One of my friends has 1 child, but wants more. She had a miscarriage several years ago when trying for a second child, and has not been able to get pregnant since. She’s losing hope that her son will have a sibling. My heart broke when she mentioned that she wished someone had warned her that she may have more difficulties getting pregnant if she waited until she was older to start a family. She’s an amazing person with a very successful career, and has no doubt made and will continue to make a world of difference in the lives of many people. As women, do we really have to decide between a successful career and having children? Being a mother of 3 daughters, I sure hope not, and in terms of having this discussion with them when they’re older, I’m honestly not sure what is best. At the time of my life when I was making big career decisions, I was told that a woman can’t have both a career and a family because it’s not possible. This may have been one of the biggest reasons I decided not to go to medical school. I did not think that I would be able to have kids and be a doctor. I ended up still having a busy career, and even returned to medicine later in life to become a Physician Assistant (PA) after having my 2 older daughters, but I do wonder what my life would be like if I had gone to medical school when I was in my 20s. Is ignorance bliss or should our daughters be able to make their own informed decisions? From what perspective should we give? I don’t think that there is a right answer because everyone is so different. Fortunately, I have a little bit of time to figure things out with my girls, but from the medical perspective, this is what we know:

Women in their late 20s are almost half as fertile as women in their early 20s. In addition, older and younger women are at risk for the same pregnancy complications, but older women are at increased risk for some of these problems. There is an increased rate of miscarriage in older women probably due to a decline in egg quality. Changes in hormonal and uterine function may contribute.

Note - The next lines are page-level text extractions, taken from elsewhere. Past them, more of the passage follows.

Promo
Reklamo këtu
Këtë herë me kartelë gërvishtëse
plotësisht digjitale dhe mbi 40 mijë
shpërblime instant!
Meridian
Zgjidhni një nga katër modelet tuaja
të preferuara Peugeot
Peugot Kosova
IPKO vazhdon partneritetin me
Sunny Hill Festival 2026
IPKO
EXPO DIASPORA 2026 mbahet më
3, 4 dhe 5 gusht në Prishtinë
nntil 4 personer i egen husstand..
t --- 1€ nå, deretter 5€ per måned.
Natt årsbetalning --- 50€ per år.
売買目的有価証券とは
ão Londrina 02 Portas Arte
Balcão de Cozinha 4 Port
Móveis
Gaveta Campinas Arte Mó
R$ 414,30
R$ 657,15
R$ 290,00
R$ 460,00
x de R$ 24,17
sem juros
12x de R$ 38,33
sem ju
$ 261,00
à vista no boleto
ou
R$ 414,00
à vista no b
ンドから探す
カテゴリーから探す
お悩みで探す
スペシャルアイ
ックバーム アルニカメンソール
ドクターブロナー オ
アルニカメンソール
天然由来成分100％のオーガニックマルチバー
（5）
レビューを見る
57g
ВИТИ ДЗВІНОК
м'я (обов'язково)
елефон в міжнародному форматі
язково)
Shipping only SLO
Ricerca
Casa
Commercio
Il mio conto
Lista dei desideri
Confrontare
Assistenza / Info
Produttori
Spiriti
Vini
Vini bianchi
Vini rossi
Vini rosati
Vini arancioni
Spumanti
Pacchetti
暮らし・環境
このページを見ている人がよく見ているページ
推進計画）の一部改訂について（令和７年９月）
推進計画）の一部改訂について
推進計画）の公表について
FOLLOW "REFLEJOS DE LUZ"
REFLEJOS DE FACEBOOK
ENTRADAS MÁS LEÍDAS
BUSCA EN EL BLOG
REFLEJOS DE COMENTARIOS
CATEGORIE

Pregnancy complications that occur more often in women of advanced maternal age include ectopic pregnancy, some congenital anomalies (i.e. down syndrome), fetal chromosomal abnormalities, placenta previa, preeclampsia, gestational diabetes, cesarean delivery, postpartum hemorrhage, hysterectomy, thrombosis, preterm birth, low birth rate (LBW), perinatal mortality, and maternal death. Advanced maternal age may also increase risk of still birth, autism spectrum disorders, and twin pregnancy. Interestingly, when compared to singleton pregnancies, outcomes in older women are as good or better than in younger women.

On the other hand, maternal age has been found to be related to improved immunization rates, language development, frequency of unintentional injuries and social development in children up to age 5.

At Layla, we hope to make getting pregnant easier, less time consuming, more convenient, and effortless in order to save you time and reduce the stress that can be experienced with trying to conceive regardless of your goals or what is going on in your life.


Fretts RC. Effects of advanced maternal age on pregnancy. Wilkins-Haug L, Simpson LL, and Eckler K, ed. UpToDate. Waltham, MA: UpToDate Inc. (Accessed on August 25, 2019.)